## Brief
Retype the listing exactly; omit pictures.

## Given records
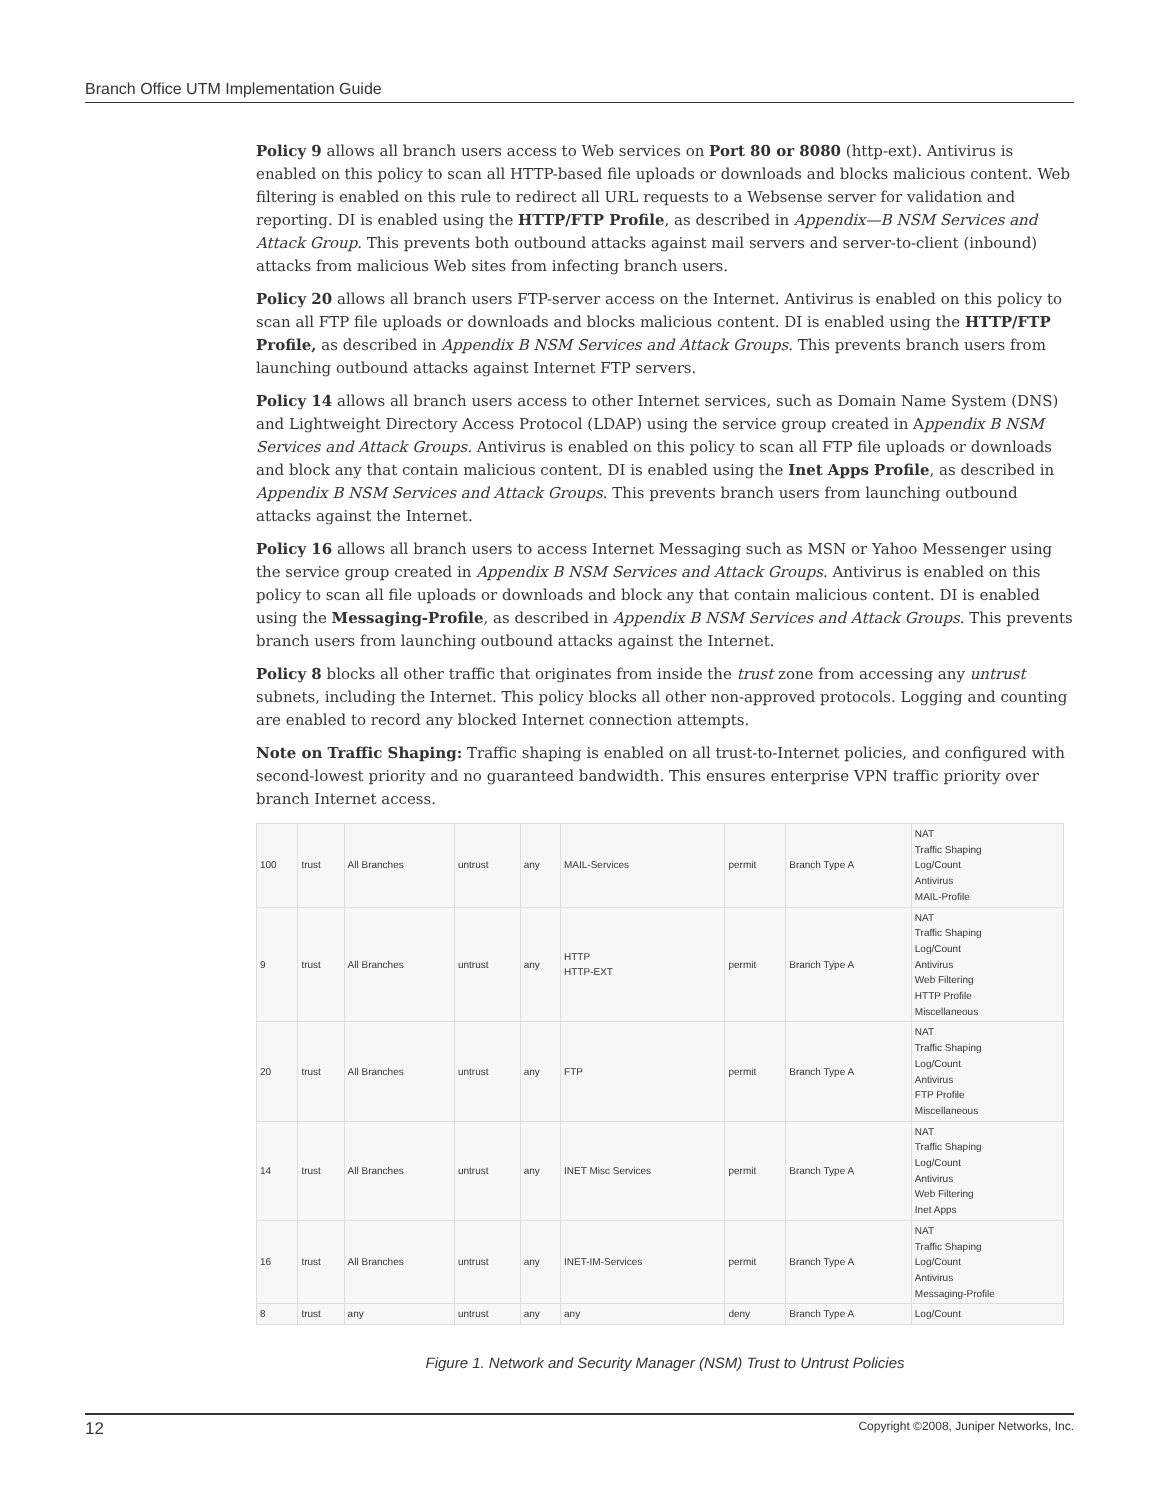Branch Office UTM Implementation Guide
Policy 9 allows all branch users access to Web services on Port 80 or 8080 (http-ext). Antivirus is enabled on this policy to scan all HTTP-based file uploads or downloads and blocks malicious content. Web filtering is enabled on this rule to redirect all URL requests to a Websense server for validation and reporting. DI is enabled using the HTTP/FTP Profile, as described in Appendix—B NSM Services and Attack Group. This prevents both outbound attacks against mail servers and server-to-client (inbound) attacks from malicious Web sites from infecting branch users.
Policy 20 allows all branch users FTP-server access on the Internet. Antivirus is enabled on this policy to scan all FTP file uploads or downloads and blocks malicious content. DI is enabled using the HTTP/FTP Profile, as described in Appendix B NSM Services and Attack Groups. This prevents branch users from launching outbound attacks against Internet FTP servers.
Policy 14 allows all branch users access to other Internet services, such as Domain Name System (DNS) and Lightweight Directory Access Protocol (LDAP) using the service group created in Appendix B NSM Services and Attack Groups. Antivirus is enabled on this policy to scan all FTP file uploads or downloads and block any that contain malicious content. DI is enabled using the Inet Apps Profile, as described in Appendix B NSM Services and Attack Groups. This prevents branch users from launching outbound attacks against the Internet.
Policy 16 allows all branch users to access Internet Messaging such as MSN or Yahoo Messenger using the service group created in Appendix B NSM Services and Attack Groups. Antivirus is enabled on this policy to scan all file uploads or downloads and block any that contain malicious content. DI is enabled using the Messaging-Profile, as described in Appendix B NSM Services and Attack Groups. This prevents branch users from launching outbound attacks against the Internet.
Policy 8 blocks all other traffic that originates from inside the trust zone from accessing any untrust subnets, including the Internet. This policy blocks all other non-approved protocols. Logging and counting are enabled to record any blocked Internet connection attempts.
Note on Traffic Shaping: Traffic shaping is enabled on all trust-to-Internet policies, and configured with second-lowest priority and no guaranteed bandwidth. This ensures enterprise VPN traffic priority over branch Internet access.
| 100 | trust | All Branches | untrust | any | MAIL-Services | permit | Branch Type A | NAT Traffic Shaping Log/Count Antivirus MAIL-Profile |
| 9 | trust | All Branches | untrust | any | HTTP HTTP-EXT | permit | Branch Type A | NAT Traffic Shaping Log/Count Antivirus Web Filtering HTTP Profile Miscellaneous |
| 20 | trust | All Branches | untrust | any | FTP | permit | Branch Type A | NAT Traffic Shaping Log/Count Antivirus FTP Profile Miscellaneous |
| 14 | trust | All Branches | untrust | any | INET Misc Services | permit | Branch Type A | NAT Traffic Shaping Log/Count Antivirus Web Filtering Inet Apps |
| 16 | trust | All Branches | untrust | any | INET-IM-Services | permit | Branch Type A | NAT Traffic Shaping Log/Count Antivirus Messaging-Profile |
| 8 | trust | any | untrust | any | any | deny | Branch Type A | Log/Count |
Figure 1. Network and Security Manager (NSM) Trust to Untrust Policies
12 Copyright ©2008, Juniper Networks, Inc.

## Output for this exercise
Branch Office UTM Implementation Guide
Policy 9 allows all branch users access to Web services on Port 80 or 8080 (http-ext). Antivirus is enabled on this policy to scan all HTTP-based file uploads or downloads and blocks malicious content. Web filtering is enabled on this rule to redirect all URL requests to a Websense server for validation and reporting. DI is enabled using the HTTP/FTP Profile, as described in Appendix—B NSM Services and Attack Group. This prevents both outbound attacks against mail servers and server-to-client (inbound) attacks from malicious Web sites from infecting branch users.
Policy 20 allows all branch users FTP-server access on the Internet. Antivirus is enabled on this policy to scan all FTP file uploads or downloads and blocks malicious content. DI is enabled using the HTTP/FTP Profile, as described in Appendix B NSM Services and Attack Groups. This prevents branch users from launching outbound attacks against Internet FTP servers.
Policy 14 allows all branch users access to other Internet services, such as Domain Name System (DNS) and Lightweight Directory Access Protocol (LDAP) using the service group created in Appendix B NSM Services and Attack Groups. Antivirus is enabled on this policy to scan all FTP file uploads or downloads and block any that contain malicious content. DI is enabled using the Inet Apps Profile, as described in Appendix B NSM Services and Attack Groups. This prevents branch users from launching outbound attacks against the Internet.
Policy 16 allows all branch users to access Internet Messaging such as MSN or Yahoo Messenger using the service group created in Appendix B NSM Services and Attack Groups. Antivirus is enabled on this policy to scan all file uploads or downloads and block any that contain malicious content. DI is enabled using the Messaging-Profile, as described in Appendix B NSM Services and Attack Groups. This prevents branch users from launching outbound attacks against the Internet.
Policy 8 blocks all other traffic that originates from inside the trust zone from accessing any untrust subnets, including the Internet. This policy blocks all other non-approved protocols. Logging and counting are enabled to record any blocked Internet connection attempts.
Note on Traffic Shaping: Traffic shaping is enabled on all trust-to-Internet policies, and configured with second-lowest priority and no guaranteed bandwidth. This ensures enterprise VPN traffic priority over branch Internet access.
| 100 | trust | All Branches | untrust | any | MAIL-Services | permit | Branch Type A | NAT Traffic Shaping Log/Count Antivirus MAIL-Profile |
| 9 | trust | All Branches | untrust | any | HTTP HTTP-EXT | permit | Branch Type A | NAT Traffic Shaping Log/Count Antivirus Web Filtering HTTP Profile Miscellaneous |
| 20 | trust | All Branches | untrust | any | FTP | permit | Branch Type A | NAT Traffic Shaping Log/Count Antivirus FTP Profile Miscellaneous |
| 14 | trust | All Branches | untrust | any | INET Misc Services | permit | Branch Type A | NAT Traffic Shaping Log/Count Antivirus Web Filtering Inet Apps |
| 16 | trust | All Branches | untrust | any | INET-IM-Services | permit | Branch Type A | NAT Traffic Shaping Log/Count Antivirus Messaging-Profile |
| 8 | trust | any | untrust | any | any | deny | Branch Type A | Log/Count |
Figure 1. Network and Security Manager (NSM) Trust to Untrust Policies
12 Copyright ©2008, Juniper Networks, Inc.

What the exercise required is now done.